You'll note that we are explicitly building with TARGET=CORE2. If this is not set, the build process will use every single instruction set it can to optimize the performance of the operations. However, this also means that any machine that does not have these instruction sets will get hammered by invalid opcode errors. CORE2 is the current safe option for and machine manufactured in the last 10 years. You will also note that optimize: speed is set which enables -O3 for GCC and that avx2: yes is set which enables AVX2 instructions for any system that has the right cpuid flag.

So, is our OpenBLAS slower that the one you are building? Probably.
Can we improve that without breaking compatibility with older x86_64 architectures? Probably not.

You didn't get it : adding a source package would mean building it at the installation and therefore it would just compile for the machine it's being installed on. Using an unoptimized version of OpenBLAS is completely useless or even counterproductive in a lot of cases.

You didn't get it : adding a source package would mean building it at the installation and therefore it would just compile for the machine it's being installed on.

At no point did you indicate that you were suggesting we build this when installed on a user's machine. The only thing I would get out of your initial mention is "Hey guys, your version of OpenBLAS is slower than the one I just built from source". Which is of course going to be true because OpenBLAS enables every possible set of optimized instructions it can get its hands on when it is compiled. However, there are a few things that you need to understand about why things are the way they are:

  1. You bringing this up has sparked discussion about the AVX2 version of this library that a newer machine like yours will use. Namely, that simply enabling AVX2 isn't good enough and that we need to raise that set of compile flags to -march=haswell in order to get more comparable performance. We are actively working on that and that was discovered after my last post.
  1. We are not Gentoo. We are a binary distribution and as such we /never/ package sources for either the purposes of local builds or building on install. Expecting our users to wait over an hour for a typical 2-4 core machine to compile OpenBLAS every time it is updated is totally unreasonable. This is why we install two versions of the library, one for older machines and one for newer machines that have the AVX2 instruction set. That way people with newer hardware can leverage the AVX2 library. The problem in this case is that the AVX2 library needs to have more extensions enabled than we previously expected and that is why you are seeing the lower performance on your AVX2 capable machine. It is also why we are working to fix that.

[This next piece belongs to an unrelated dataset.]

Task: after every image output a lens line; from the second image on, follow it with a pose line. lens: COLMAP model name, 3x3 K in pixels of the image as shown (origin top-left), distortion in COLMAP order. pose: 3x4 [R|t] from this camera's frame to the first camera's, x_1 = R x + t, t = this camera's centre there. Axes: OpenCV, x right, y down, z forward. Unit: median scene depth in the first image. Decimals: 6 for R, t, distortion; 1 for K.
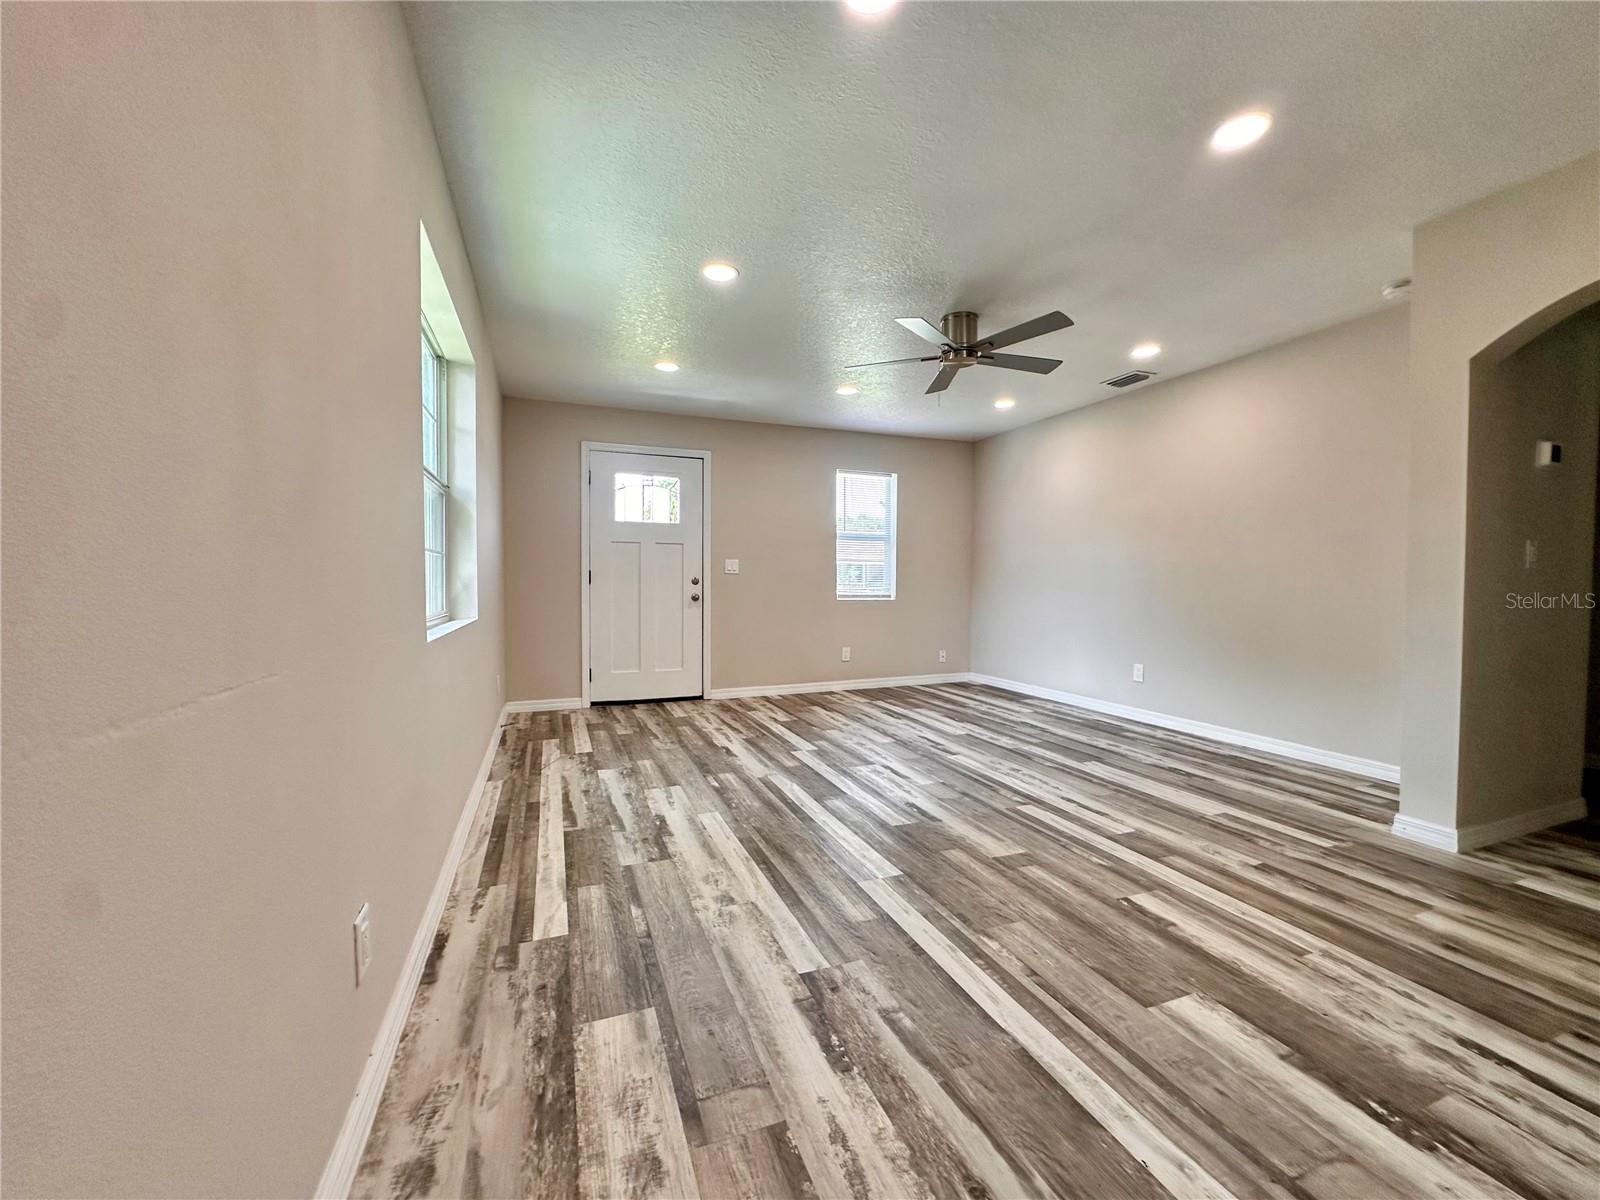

Using an unoptimized version of OpenBLAS is completely useless or even counterproductive in a lot of cases.

  1. The most common case of using OpenBLAS is not high-performance computing. It's simple scripts written in Octave by run by students for classes or some random program using it to implement a quick bit of matrix math. That being said, I worked for over a year providing software support for my university's Research Computing department. I am well aware of how OpenBLAS is used in HPC and the limitations of that when you are running it in a cluster environment with many different architectures of machine from different vendors and time periods. And I can tell you that not a single one of our users cared enough to build a faster version of OpenBLAS from scratch. Why? Because our CORE2 version was good enough for 100% of their use cases.

Alright you convinced me. Thanks for your time !

Long story short @sunnyflunk has done further testing and can make the existing one go moar faster :)

Note that this now produces code that runs identical to a source build on my Skylake machine.

In future (post glibc 2.26), I'll be looking at providing more optimized libraries in future up the whole stack to take advantage where it helps most (openblas being a top example). The avx2 experiment was very limited, as many gains came from non-avx2 CPU instructions along with it.

@JPenuchot If you are interested in helping in any way, be it identifying packages that will benefit from advanced CPU instructions, or finding benchmarks to validate that they do, then let me know. Once a few of the current tasks are done and dusted, this will become one of my main focuses (along with generating more PGO packages).